Data records
•••

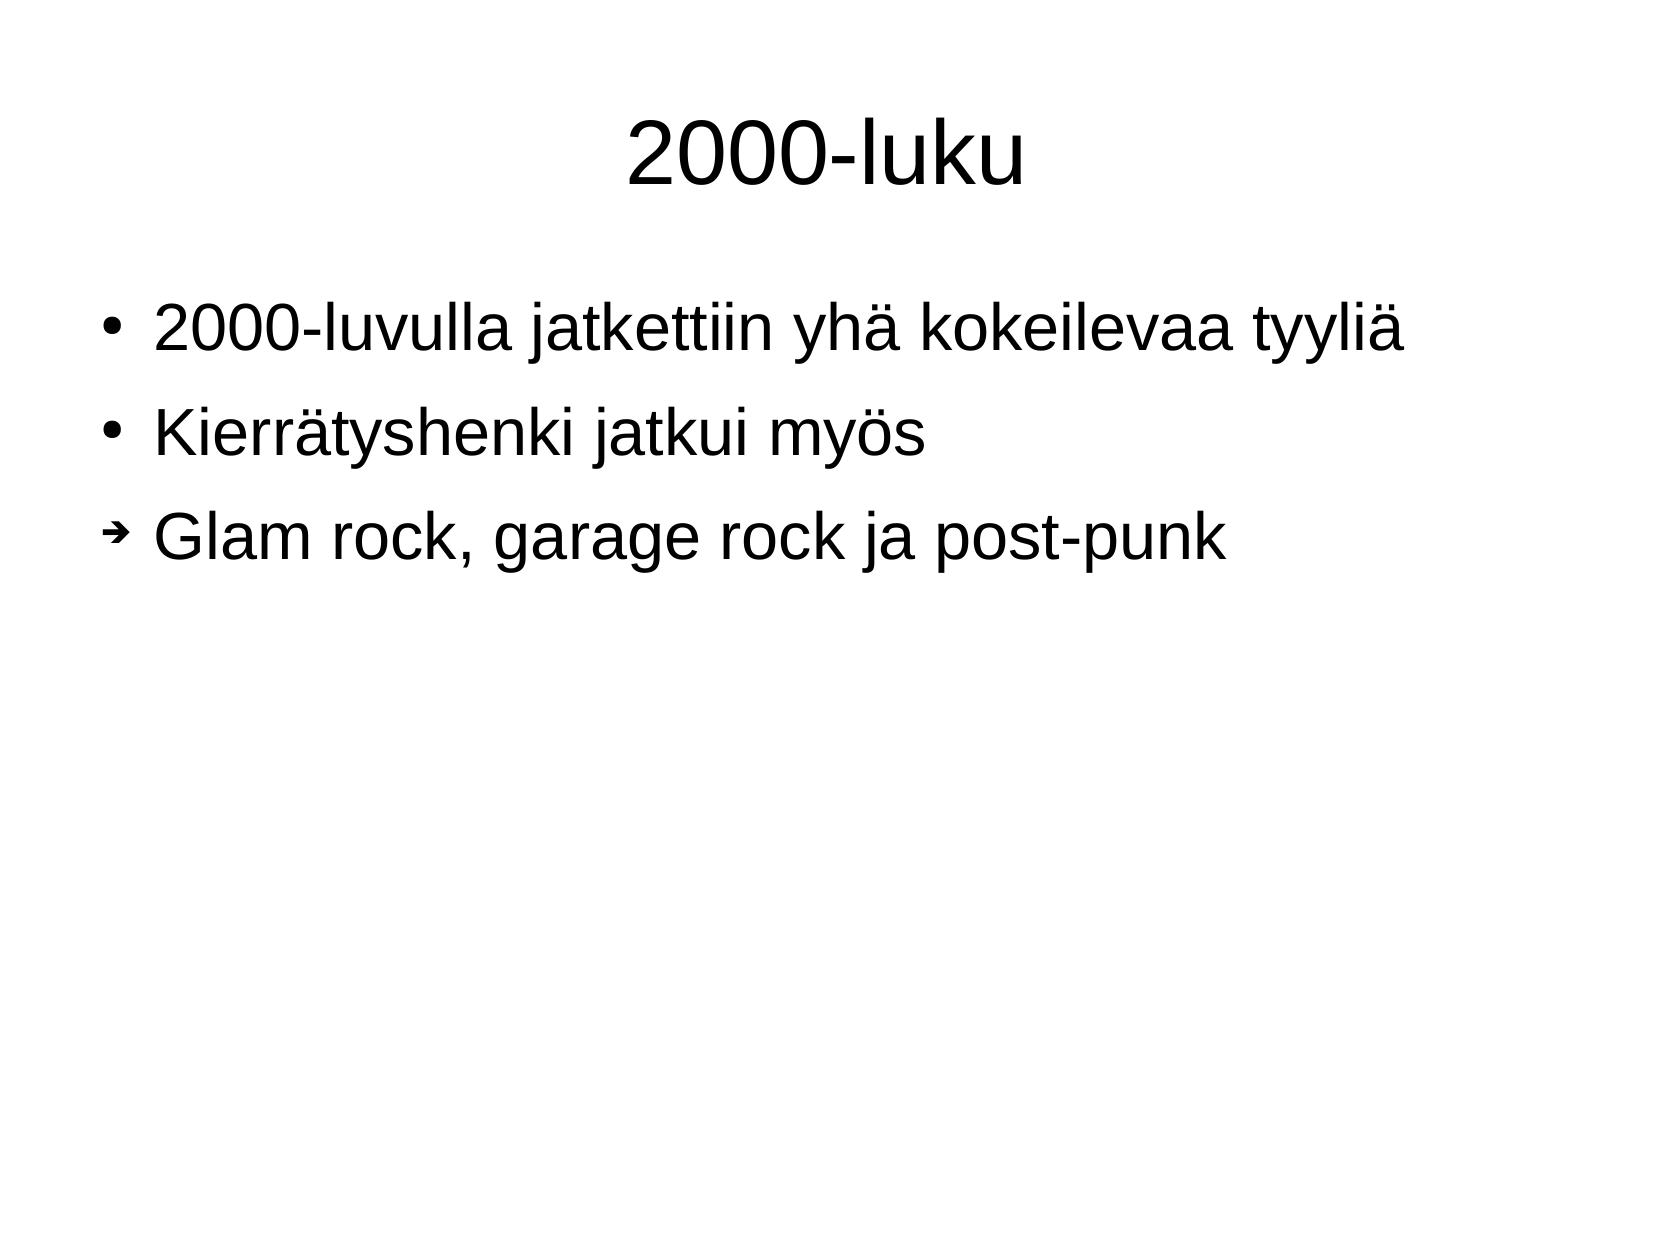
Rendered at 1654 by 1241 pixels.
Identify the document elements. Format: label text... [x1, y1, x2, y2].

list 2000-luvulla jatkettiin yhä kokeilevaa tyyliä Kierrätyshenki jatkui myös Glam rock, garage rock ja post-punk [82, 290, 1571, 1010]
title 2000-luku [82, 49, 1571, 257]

•••

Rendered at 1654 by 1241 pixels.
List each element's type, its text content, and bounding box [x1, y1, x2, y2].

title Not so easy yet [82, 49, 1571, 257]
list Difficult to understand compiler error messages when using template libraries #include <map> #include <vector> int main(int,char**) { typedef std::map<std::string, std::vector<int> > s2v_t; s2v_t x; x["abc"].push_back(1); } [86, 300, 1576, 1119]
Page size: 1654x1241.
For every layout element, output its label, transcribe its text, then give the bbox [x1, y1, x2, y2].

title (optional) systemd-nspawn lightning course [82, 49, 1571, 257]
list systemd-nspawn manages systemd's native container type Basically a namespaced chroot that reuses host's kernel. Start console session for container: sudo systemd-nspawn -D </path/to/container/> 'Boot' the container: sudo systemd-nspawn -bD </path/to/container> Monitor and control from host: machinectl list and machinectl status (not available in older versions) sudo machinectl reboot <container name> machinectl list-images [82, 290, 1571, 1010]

•••

Work to complete
Please rewrite the items from the line containing "Page size: 1654x1241." through the line containing "title (optional) systemd-nspawn", changing "transcribe" to "write out" and keeping everything else as it is.

Output of the exercise
Page size: 1654x1241.
For every layout element, output its label, write out its text, then give the bbox [x1, y1, x2, y2].

title (optional) systemd-nspawn lightning course [82, 49, 1571, 257]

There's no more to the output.